■ Problem to solve:
In the material below, find the line containing "The EWMA algorithm" and the line containing "#### Geography", then reproduce exactly both of them and every line between, and nothing else.

■ Extracted data:
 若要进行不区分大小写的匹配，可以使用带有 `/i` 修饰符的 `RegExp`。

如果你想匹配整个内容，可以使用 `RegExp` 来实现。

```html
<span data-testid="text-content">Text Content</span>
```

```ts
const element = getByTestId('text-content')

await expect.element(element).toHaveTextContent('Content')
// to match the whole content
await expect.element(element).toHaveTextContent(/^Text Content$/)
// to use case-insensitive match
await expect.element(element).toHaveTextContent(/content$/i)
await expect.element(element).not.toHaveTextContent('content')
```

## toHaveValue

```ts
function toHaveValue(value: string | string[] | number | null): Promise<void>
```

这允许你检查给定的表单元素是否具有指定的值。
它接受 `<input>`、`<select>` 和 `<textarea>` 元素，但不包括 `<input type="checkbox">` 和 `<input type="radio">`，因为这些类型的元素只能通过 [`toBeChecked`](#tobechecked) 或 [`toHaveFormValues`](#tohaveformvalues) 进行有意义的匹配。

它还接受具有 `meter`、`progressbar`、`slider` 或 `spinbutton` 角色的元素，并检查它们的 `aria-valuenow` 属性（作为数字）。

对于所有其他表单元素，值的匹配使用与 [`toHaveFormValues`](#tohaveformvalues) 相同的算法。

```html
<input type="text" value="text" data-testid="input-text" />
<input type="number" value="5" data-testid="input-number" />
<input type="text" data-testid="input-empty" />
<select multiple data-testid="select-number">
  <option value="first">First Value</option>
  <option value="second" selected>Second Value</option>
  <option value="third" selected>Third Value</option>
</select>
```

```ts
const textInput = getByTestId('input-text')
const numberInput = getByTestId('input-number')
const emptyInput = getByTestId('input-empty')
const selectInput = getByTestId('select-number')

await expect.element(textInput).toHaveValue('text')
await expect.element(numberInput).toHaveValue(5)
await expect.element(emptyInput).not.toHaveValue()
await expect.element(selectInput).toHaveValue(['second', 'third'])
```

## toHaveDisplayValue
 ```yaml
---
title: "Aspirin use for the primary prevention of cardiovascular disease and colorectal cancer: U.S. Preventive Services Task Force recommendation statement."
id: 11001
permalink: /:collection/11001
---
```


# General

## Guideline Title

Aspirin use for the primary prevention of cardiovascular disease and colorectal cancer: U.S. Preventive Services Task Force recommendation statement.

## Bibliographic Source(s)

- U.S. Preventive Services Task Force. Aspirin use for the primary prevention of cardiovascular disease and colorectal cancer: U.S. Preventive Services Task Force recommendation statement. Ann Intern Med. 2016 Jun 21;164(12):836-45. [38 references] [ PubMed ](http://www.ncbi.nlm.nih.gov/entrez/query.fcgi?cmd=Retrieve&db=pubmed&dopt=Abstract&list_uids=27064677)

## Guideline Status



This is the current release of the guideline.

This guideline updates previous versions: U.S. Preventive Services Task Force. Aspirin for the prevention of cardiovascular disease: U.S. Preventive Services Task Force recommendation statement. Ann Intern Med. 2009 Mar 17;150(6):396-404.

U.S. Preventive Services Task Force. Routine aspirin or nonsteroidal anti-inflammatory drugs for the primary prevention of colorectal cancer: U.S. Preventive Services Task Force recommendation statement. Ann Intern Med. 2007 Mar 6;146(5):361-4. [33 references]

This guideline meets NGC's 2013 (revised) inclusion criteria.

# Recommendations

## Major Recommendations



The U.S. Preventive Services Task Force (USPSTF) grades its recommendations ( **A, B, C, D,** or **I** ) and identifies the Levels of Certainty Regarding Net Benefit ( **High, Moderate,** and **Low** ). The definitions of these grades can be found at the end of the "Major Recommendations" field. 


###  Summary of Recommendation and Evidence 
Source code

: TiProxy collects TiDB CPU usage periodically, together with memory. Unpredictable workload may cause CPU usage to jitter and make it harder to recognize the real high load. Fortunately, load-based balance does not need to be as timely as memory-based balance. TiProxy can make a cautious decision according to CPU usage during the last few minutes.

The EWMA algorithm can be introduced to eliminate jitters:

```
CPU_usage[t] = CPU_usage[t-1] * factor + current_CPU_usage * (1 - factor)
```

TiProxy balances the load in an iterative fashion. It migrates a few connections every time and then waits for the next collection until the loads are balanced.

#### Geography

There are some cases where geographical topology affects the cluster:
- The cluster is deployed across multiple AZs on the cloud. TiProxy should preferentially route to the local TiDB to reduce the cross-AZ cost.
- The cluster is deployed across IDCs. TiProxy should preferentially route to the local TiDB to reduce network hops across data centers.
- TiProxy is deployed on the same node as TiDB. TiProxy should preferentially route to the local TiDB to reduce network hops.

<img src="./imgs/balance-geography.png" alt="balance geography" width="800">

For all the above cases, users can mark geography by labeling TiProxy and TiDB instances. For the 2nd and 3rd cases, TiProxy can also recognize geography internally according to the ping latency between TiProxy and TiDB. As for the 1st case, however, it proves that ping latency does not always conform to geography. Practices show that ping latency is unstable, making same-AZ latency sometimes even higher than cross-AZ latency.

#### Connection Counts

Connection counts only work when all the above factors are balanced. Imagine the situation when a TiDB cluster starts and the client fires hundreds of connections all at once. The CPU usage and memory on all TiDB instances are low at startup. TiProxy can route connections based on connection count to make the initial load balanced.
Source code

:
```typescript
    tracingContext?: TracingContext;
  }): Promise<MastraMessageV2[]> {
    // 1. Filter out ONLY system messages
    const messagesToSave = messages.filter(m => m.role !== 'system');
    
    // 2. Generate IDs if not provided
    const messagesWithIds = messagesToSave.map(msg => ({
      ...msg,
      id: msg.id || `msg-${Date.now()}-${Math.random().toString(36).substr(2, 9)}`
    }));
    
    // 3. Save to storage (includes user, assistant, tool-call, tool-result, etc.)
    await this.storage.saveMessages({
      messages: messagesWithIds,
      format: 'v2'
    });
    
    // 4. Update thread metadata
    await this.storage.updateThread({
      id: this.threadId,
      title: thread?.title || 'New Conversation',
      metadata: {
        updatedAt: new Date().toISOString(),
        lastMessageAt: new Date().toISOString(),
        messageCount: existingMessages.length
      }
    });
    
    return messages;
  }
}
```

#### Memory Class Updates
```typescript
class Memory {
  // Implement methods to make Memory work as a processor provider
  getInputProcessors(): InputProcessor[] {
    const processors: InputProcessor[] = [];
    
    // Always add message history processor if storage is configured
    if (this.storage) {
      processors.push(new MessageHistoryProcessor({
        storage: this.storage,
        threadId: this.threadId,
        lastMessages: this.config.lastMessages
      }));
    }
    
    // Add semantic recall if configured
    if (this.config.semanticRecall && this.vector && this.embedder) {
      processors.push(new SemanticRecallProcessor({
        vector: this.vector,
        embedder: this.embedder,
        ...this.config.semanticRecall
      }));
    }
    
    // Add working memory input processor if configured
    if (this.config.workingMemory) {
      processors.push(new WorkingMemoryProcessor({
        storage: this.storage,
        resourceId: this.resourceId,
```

■ Output below:
The EWMA algorithm can be introduced to eliminate jitters:

```
CPU_usage[t] = CPU_usage[t-1] * factor + current_CPU_usage * (1 - factor)
```

TiProxy balances the load in an iterative fashion. It migrates a few connections every time and then waits for the next collection until the loads are balanced.

#### Geography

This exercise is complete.